Wie kann es der Berliner Regierung gelingen, die Bundesregierung von der Wichtigkeit des Programms Soziale Stadt zu überzeugen?

Michael Müller: Wenn die Bundesregierung nicht länger ihrer Wirklichkeitsverweigerung folgt, könnte sie auch selbst zu dem Ergebnis kommen, dass es ein Fehler war, Hand an die Soziale Stadt anzulegen. Ob sie allerdings noch die Kraft findet, den falschen Kurs zu korrigieren bezweifle ich.
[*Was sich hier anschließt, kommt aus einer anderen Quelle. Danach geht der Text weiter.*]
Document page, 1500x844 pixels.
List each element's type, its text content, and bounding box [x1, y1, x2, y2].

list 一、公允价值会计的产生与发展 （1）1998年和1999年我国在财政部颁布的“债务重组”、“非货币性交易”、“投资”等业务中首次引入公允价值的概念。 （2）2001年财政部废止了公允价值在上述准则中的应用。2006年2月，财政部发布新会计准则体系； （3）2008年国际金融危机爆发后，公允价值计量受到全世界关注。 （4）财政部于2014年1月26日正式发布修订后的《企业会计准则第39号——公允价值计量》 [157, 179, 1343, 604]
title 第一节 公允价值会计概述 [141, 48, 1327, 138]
So gesehen ist diese Überzeugungsarbeit schon fast hinfällig. Auch für die Städtebauförderung 2012 gilt, dass der Bund das Programm zwar fortführt, aber in reduzierter und eingeschränkter Form, also mit wenig Geld und einer einseitigen, baulichen Ausrichtung. Das Verhalten der Bundesregierung in dieser Frage erscheint mir widersprüchlich: Einerseits schmückt sich die Kanzlerin auf dem Integrationsgipfel mit Projekten der Sozialen Stadt. Andererseits wird gleichzeitig das Programm zusammengestrichen. Insofern bin ich skeptisch, dass wir kurzfristig eine Änderung der Haltung des Bundes erreichen. Wichtig ist mir, dass wir die Bedeutung und Erfolge des Berliner Quartiersmanagements weiterhin kommunizieren. Das Programm ist unentbehrlich – in seiner gesamten inhaltlichen Breite.